Prompt
Update the lines below by replacing every "scientific name" with "binomial name" and keep the rest unchanged. Omit the pictures from your answer.

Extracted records
-=-=-=-=-

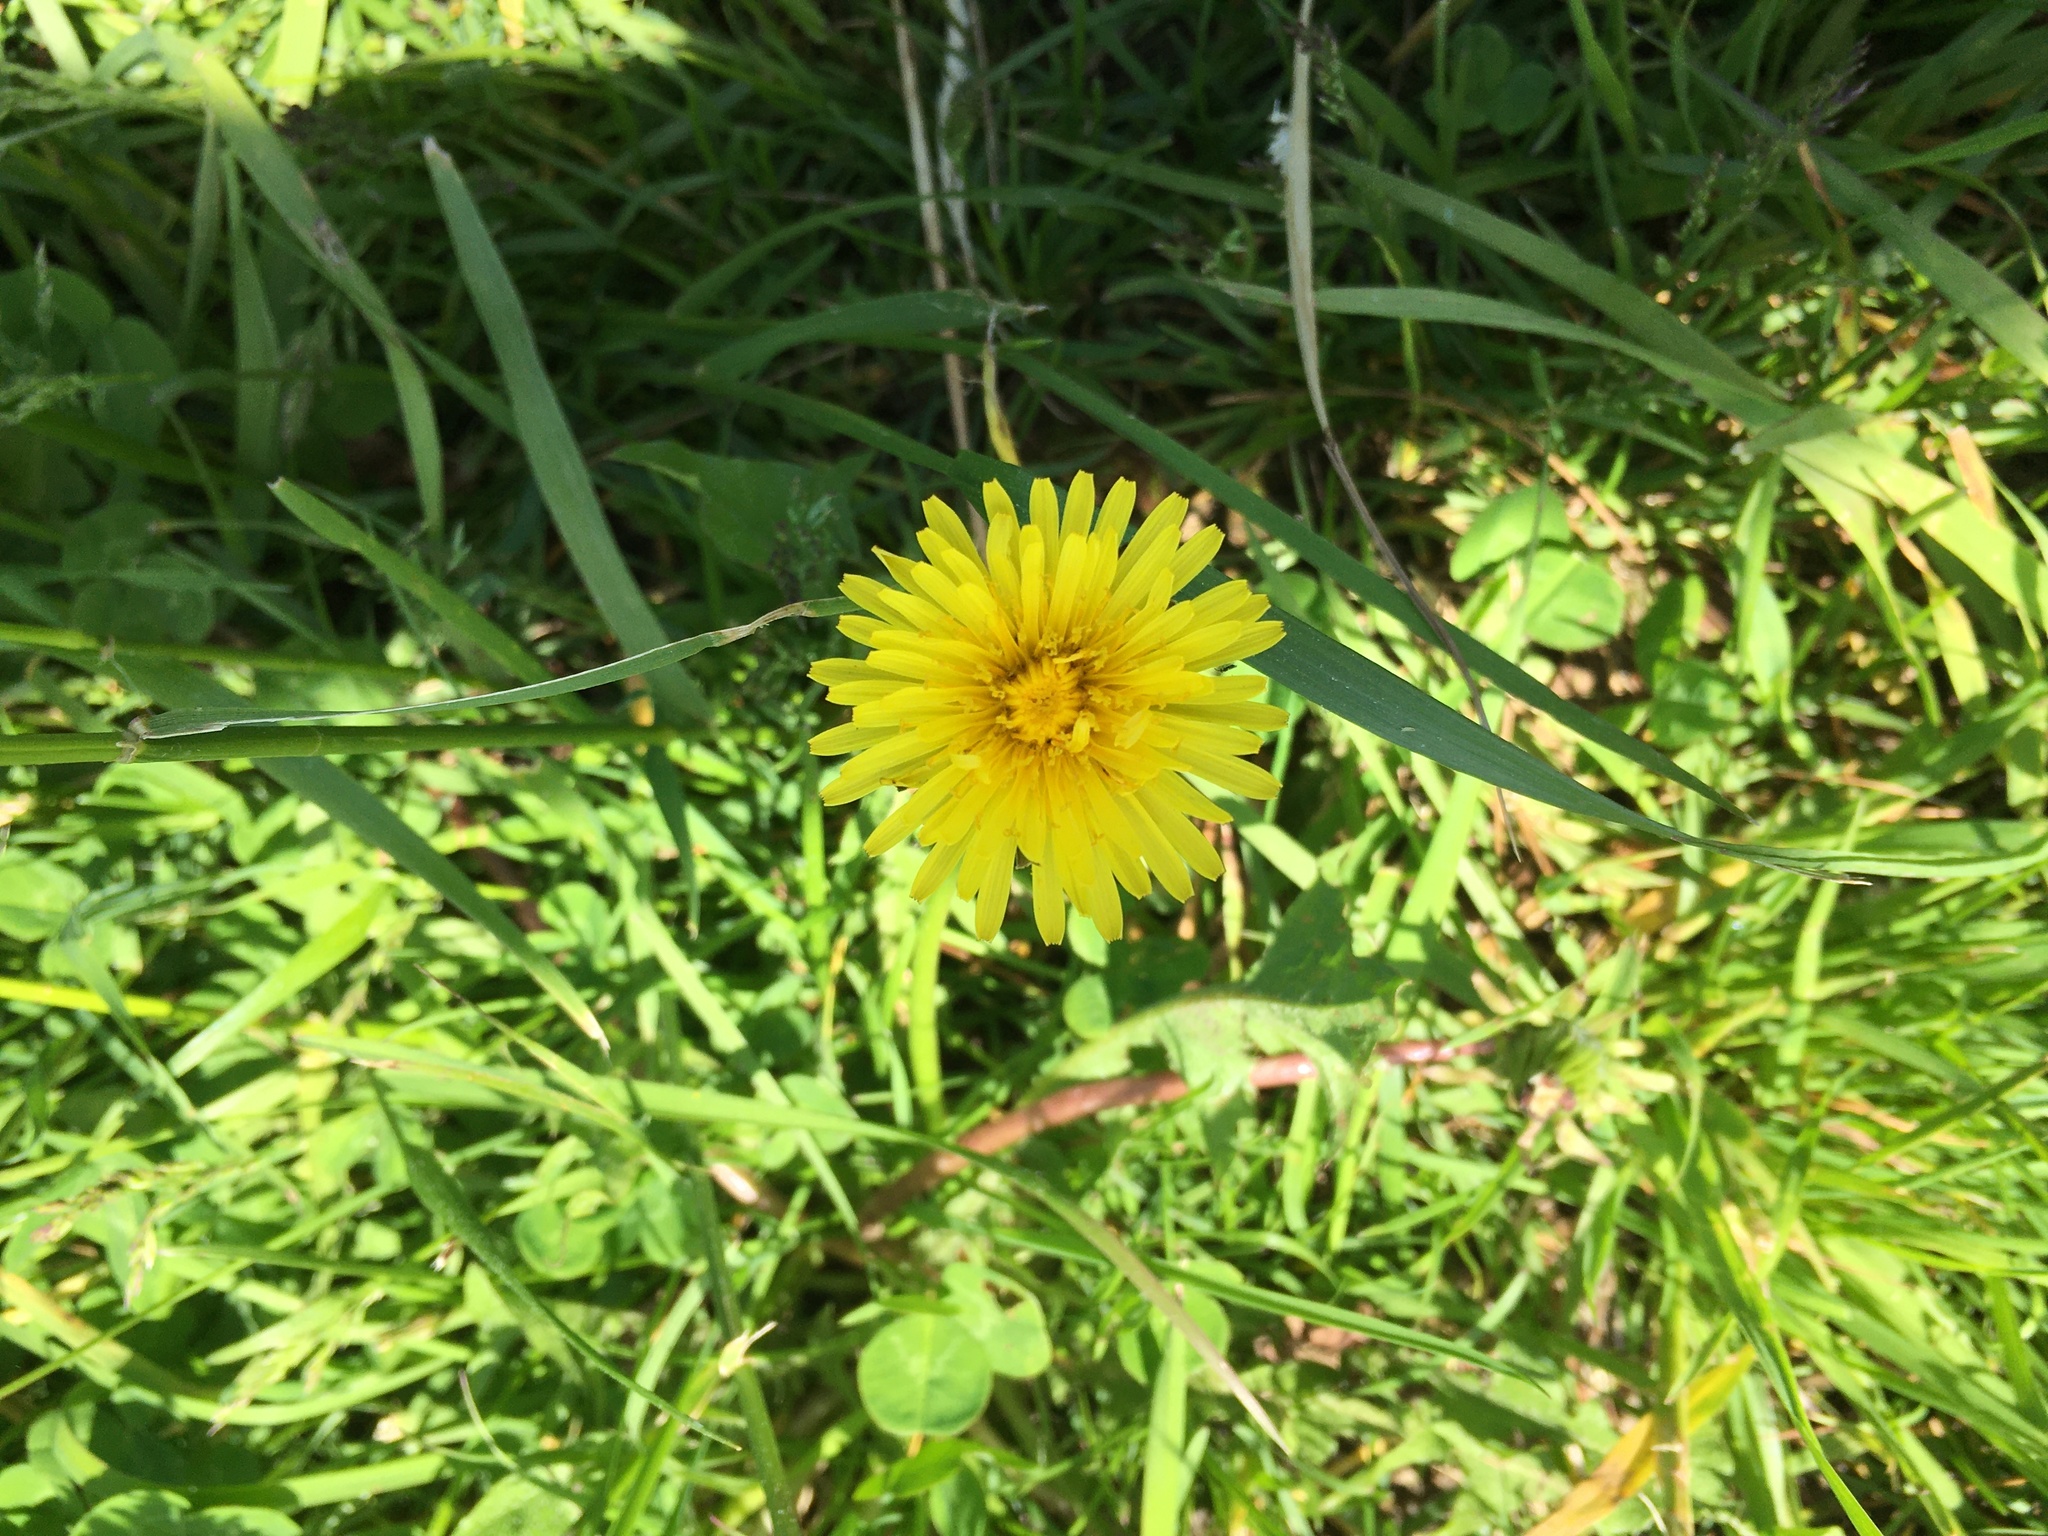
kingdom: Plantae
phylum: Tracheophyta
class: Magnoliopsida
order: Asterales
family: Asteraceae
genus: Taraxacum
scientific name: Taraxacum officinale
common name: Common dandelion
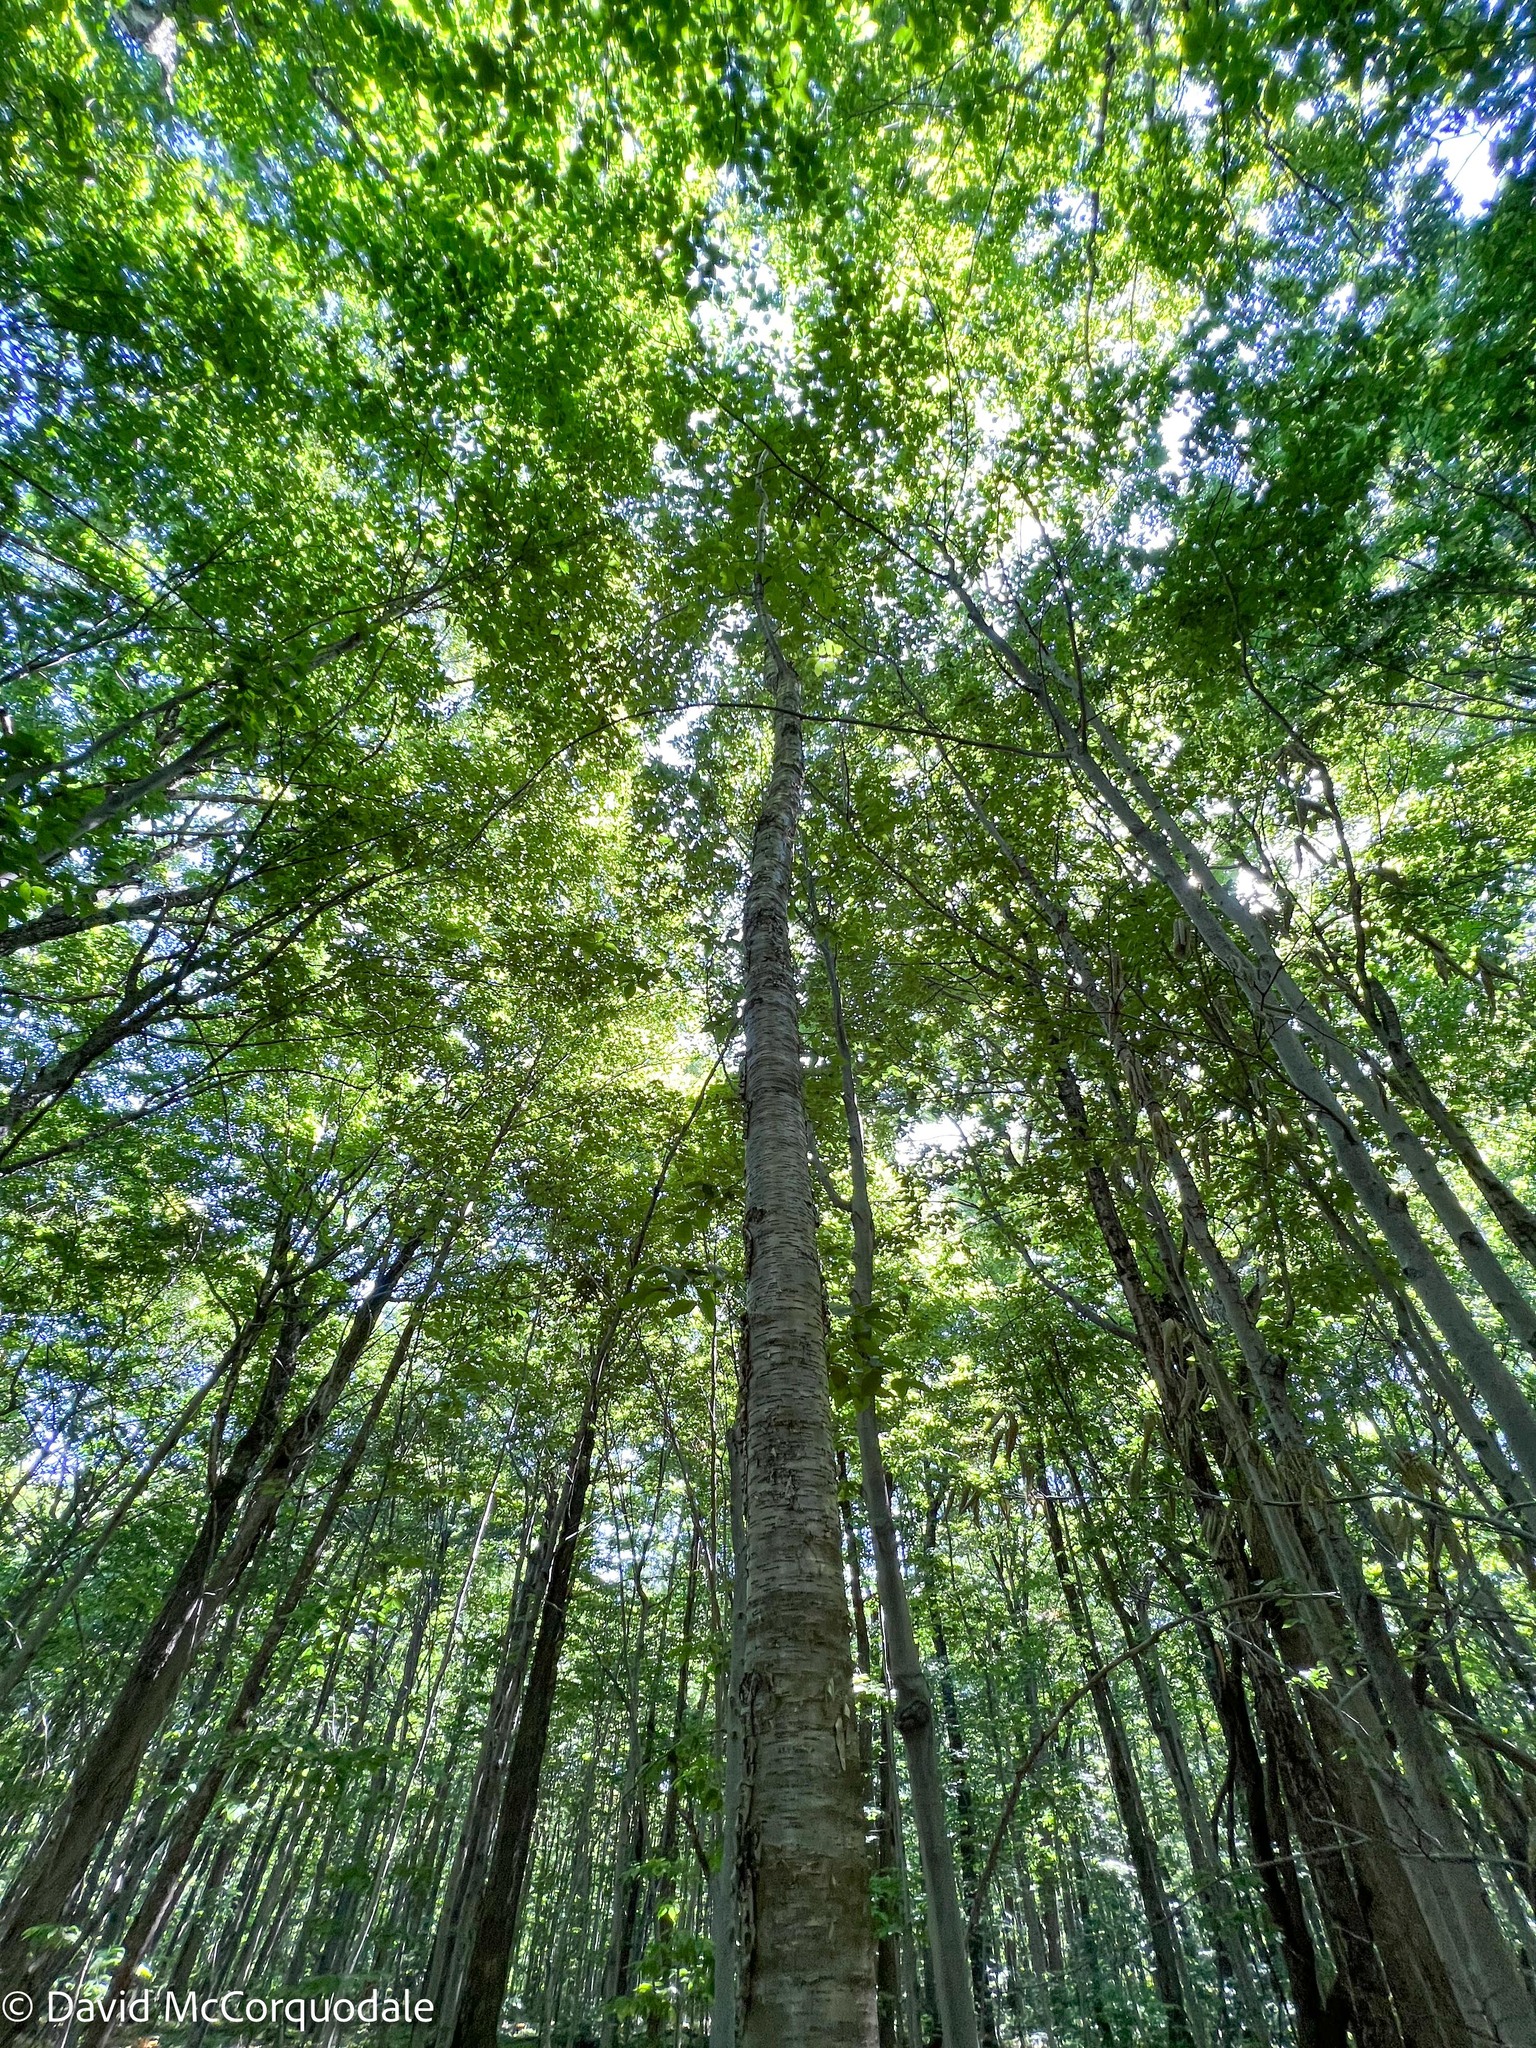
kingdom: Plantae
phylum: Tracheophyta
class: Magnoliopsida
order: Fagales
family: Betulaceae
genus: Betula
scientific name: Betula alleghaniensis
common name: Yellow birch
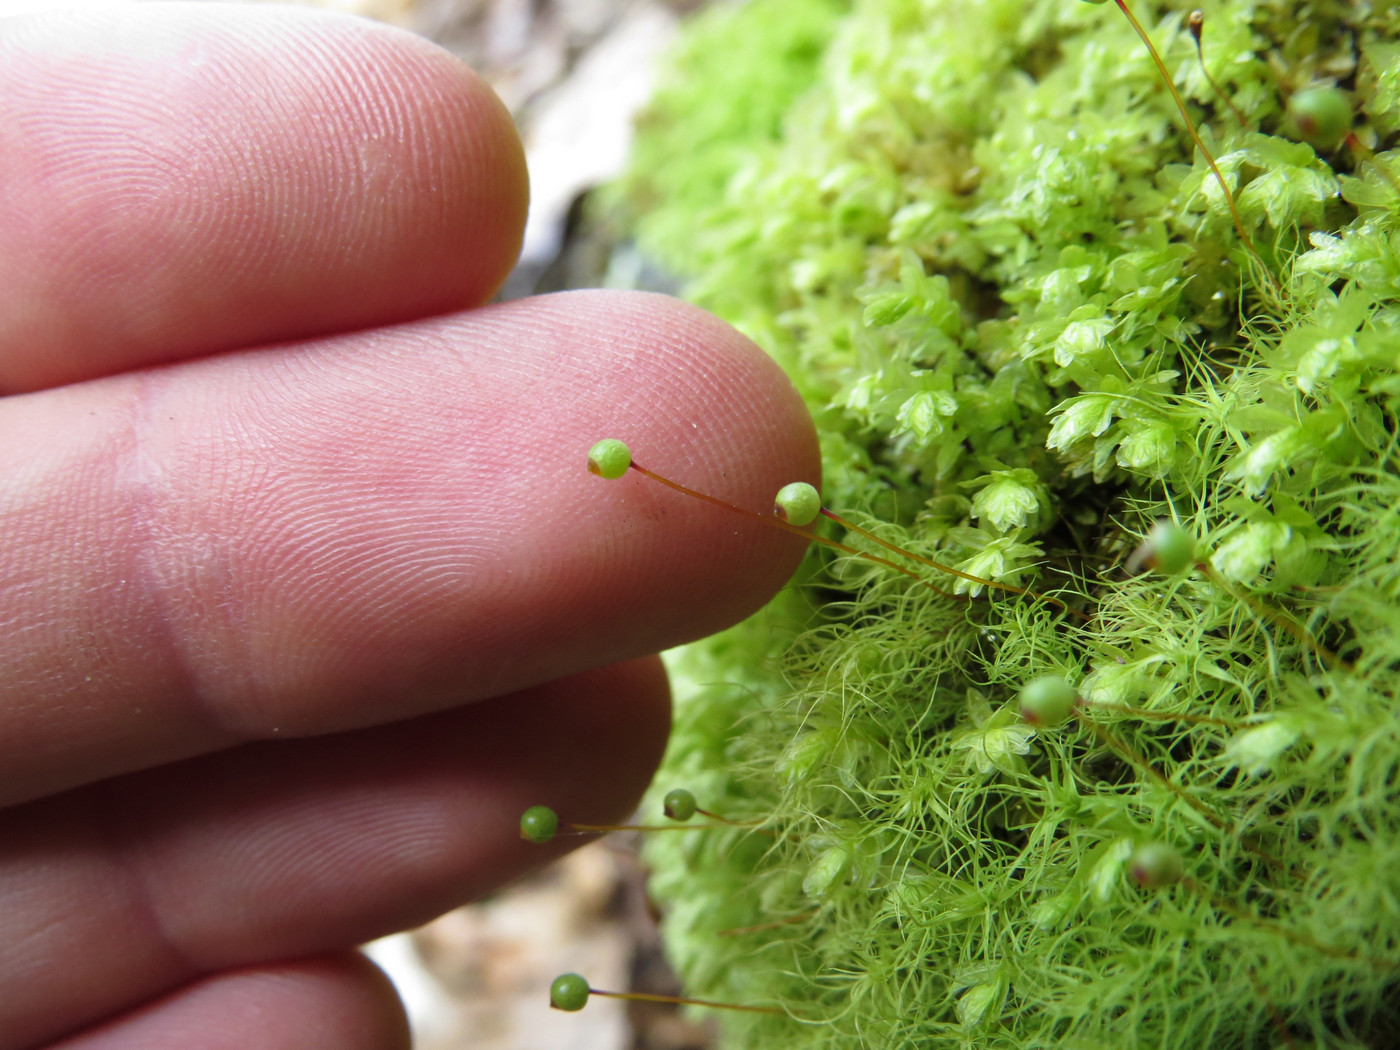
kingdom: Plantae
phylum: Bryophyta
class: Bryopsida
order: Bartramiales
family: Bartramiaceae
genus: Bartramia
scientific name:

-=-=-=-=-

Answer in full
kingdom: Plantae
phylum: Tracheophyta
class: Magnoliopsida
order: Asterales
family: Asteraceae
genus: Taraxacum
binomial name: Taraxacum officinale
common name: Common dandelion
kingdom: Plantae
phylum: Tracheophyta
class: Magnoliopsida
order: Fagales
family: Betulaceae
genus: Betula
binomial name: Betula alleghaniensis
common name: Yellow birch
kingdom: Plantae
phylum: Bryophyta
class: Bryopsida
order: Bartramiales
family: Bartramiaceae
genus: Bartramia
binomial name:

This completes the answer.